There is a justified concern among our contemporaries to protect the natural environment and its vital ecology; yet generations to come will surely be surprised that we failed as a society, and sometimes even as Christians, to actively propose and defend marriage as it came from the hands of the Creator. We cannot be unaware of the disturbing trends. The number of couples entering marriage has reached historic lows; half of marriages end in divorce increasingly facilitated by the State; and according to the predictions of the Marriage Foundation, only half of today’s 20-year olds will ever enter marriage, a number which falls to less than 24 per cent among those on lower incomes. There are currently many anxieties around Brexit; yet, even this seems a small issue when compared with the human and social crisis now assailing the institution of marriage and impacting upon the future of the family. This is an issue which should surely be raised to the very top of our public concerns.

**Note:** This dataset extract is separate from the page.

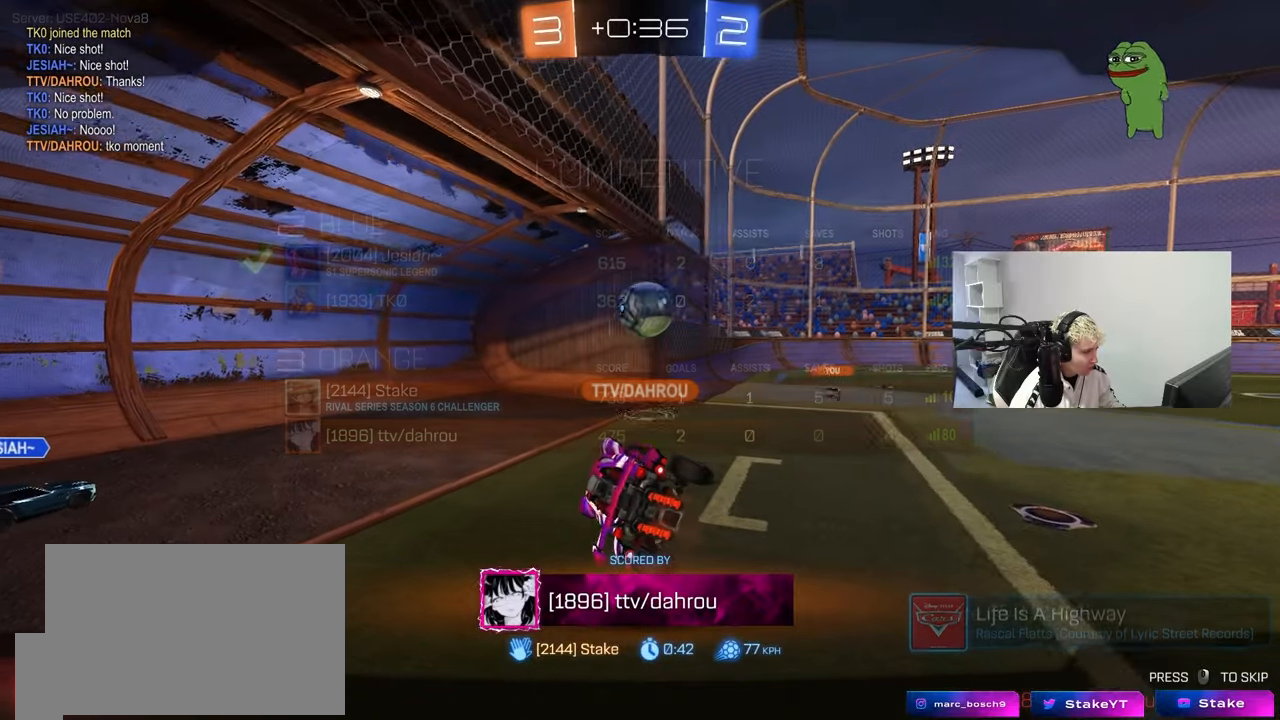
{"keys": ["tab"], "mouse": [], "events": [[250, "tab", "down"]]}
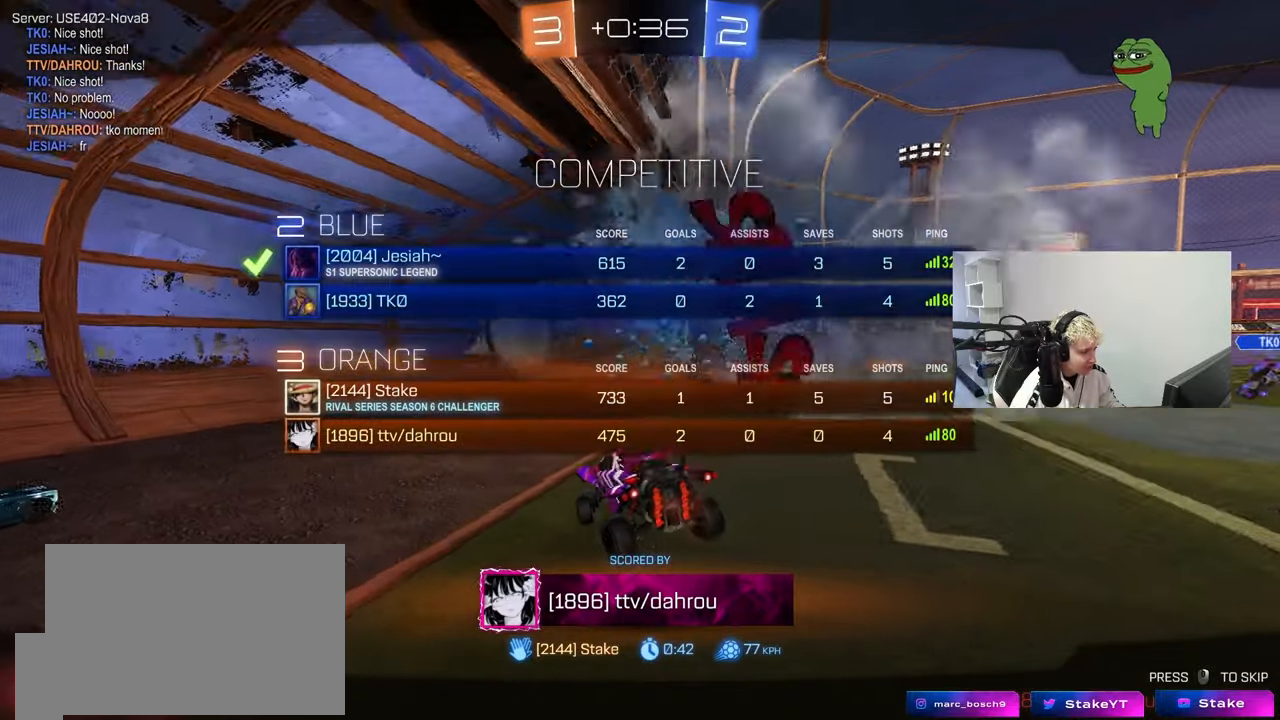
{"keys": [], "mouse": [], "events": [[33, "tab", "up"]]}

The Church declares that “the well-being of the individual person and of both human and Christian society is closely bound up with the healthy state of married and family life … and (she) hopes to encourage Christians and all who are trying to preserve and foster the dignity and supremely sacred value of the married state” (Gaudium et Spes n. 47).  These words of the Second Vatican Council half a century ago present an even greater challenge to us today. As a Diocese, thanks to the support of the Our Mission Together we hope to take new initiatives to promote the vocation of marriage; and with Caritas Diocese of Shrewsbury to support the family in this time of crisis. However, as we give thanks here today and celebrate so many years of married and family life, may we all recognise our own part in raising our voices and giving our witness to the perennial, enduring gift and grace of marriage of which God himself is the Author (cf. Gaudium et Spes 48).